ENTRIES PROVIDED:
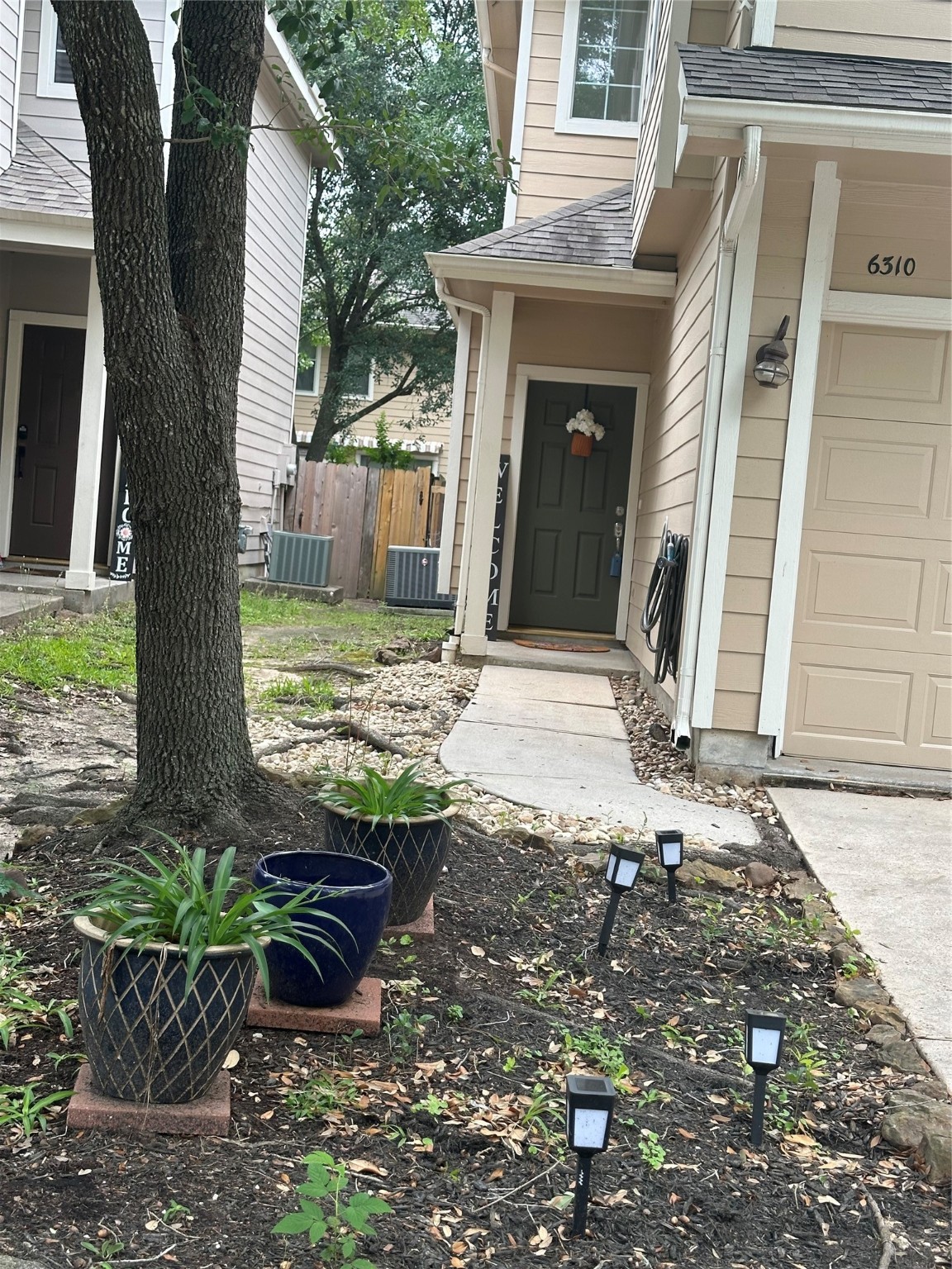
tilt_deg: -3.3
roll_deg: -5.6
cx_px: 476
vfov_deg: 39.7
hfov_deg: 30.3
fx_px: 1760
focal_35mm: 48
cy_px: 634
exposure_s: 1/348
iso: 64
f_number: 1.78
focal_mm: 6.86
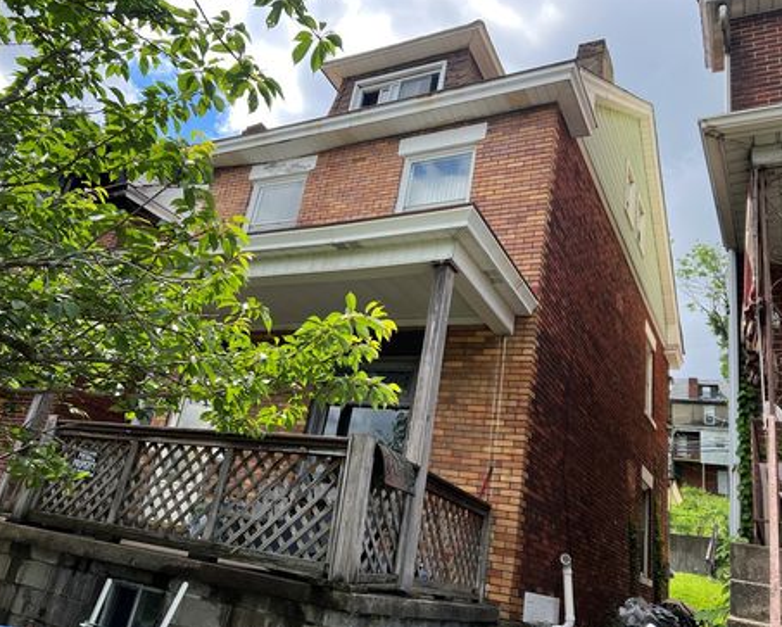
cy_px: 314
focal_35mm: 28
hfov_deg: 62.2
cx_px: 388
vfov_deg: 51.6
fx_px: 648
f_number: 1.5
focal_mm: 5.7
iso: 50
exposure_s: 1/1645
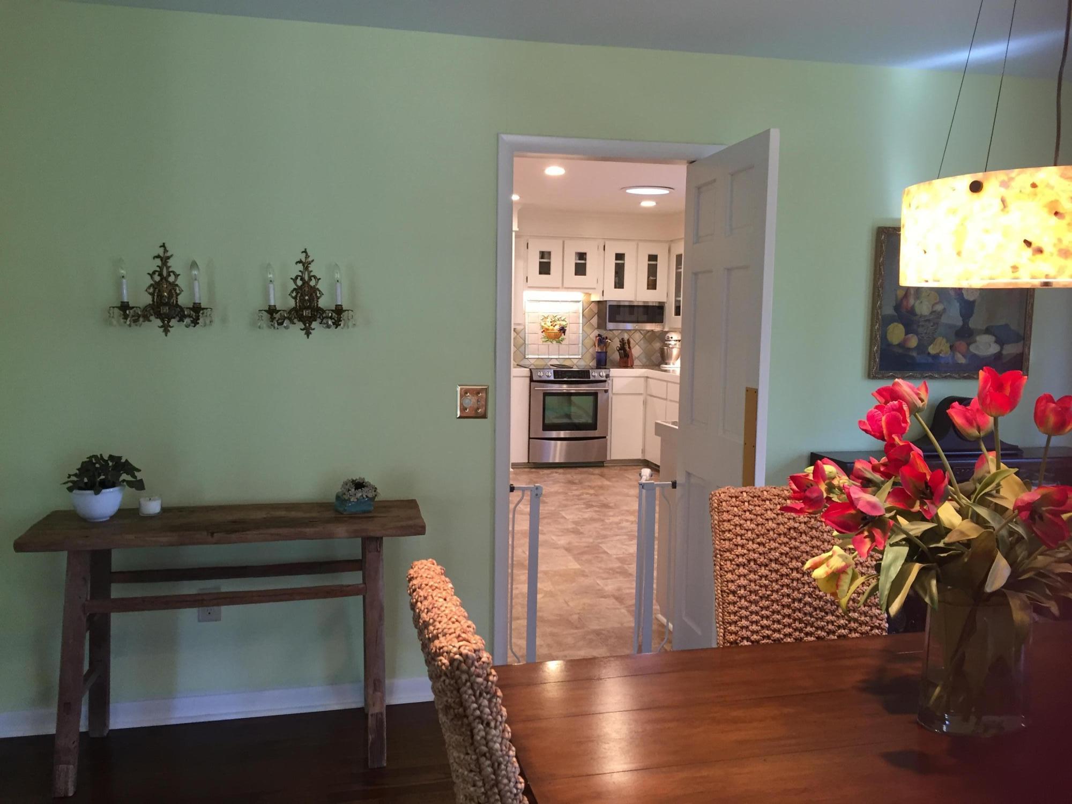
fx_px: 898
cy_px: 402
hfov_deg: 61.7
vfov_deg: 48.2
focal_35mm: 29
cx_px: 536
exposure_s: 1/30
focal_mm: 4.15
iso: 100
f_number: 2.2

WORK INSTRUCTIONS: The pictures should be dropped, and every line above should be set down again exactly.

TASK RESULT:
tilt_deg: -3.3
roll_deg: -5.6
cx_px: 476
vfov_deg: 39.7
hfov_deg: 30.3
fx_px: 1760
focal_35mm: 48
cy_px: 634
exposure_s: 1/348
iso: 64
f_number: 1.78
focal_mm: 6.86
cy_px: 314
focal_35mm: 28
hfov_deg: 62.2
cx_px: 388
vfov_deg: 51.6
fx_px: 648
f_number: 1.5
focal_mm: 5.7
iso: 50
exposure_s: 1/1645
fx_px: 898
cy_px: 402
hfov_deg: 61.7
vfov_deg: 48.2
focal_35mm: 29
cx_px: 536
exposure_s: 1/30
focal_mm: 4.15
iso: 100
f_number: 2.2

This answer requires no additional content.